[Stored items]
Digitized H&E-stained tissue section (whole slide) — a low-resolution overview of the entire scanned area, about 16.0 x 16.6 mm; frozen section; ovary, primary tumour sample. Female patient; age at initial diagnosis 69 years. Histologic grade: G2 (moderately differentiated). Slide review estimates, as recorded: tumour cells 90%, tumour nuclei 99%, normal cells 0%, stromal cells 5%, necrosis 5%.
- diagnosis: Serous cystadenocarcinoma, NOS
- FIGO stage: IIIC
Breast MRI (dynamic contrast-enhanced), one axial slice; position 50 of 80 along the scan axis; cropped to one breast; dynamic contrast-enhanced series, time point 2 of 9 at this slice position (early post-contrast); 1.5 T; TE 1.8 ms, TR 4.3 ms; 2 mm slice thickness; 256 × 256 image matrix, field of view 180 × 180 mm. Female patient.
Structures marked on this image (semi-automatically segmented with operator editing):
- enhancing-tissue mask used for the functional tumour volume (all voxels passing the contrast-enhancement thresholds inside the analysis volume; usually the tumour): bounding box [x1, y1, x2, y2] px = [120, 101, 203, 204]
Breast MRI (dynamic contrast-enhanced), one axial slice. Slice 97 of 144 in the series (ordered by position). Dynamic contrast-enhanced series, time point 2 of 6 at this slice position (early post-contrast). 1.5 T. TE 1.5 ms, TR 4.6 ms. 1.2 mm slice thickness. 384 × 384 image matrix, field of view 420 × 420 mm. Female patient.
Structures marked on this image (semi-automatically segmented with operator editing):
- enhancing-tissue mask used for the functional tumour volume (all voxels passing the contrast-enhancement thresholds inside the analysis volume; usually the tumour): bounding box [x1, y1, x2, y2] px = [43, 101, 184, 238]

**REQUIREMENT**:
Looking at the records above, return exactly the lines from the line with "- diagnosis: Serous cystadenocarcinoma, NOS" to the line with "101, 203, 204]", both ends included.

**ANSWER FOR THE TASK**:
- diagnosis: Serous cystadenocarcinoma, NOS
- FIGO stage: IIIC
Breast MRI (dynamic contrast-enhanced), one axial slice; position 50 of 80 along the scan axis; cropped to one breast; dynamic contrast-enhanced series, time point 2 of 9 at this slice position (early post-contrast); 1.5 T; TE 1.8 ms, TR 4.3 ms; 2 mm slice thickness; 256 × 256 image matrix, field of view 180 × 180 mm. Female patient.
Structures marked on this image (semi-automatically segmented with operator editing):
- enhancing-tissue mask used for the functional tumour volume (all voxels passing the contrast-enhancement thresholds inside the analysis volume; usually the tumour): bounding box [x1, y1, x2, y2] px = [120, 101, 203, 204]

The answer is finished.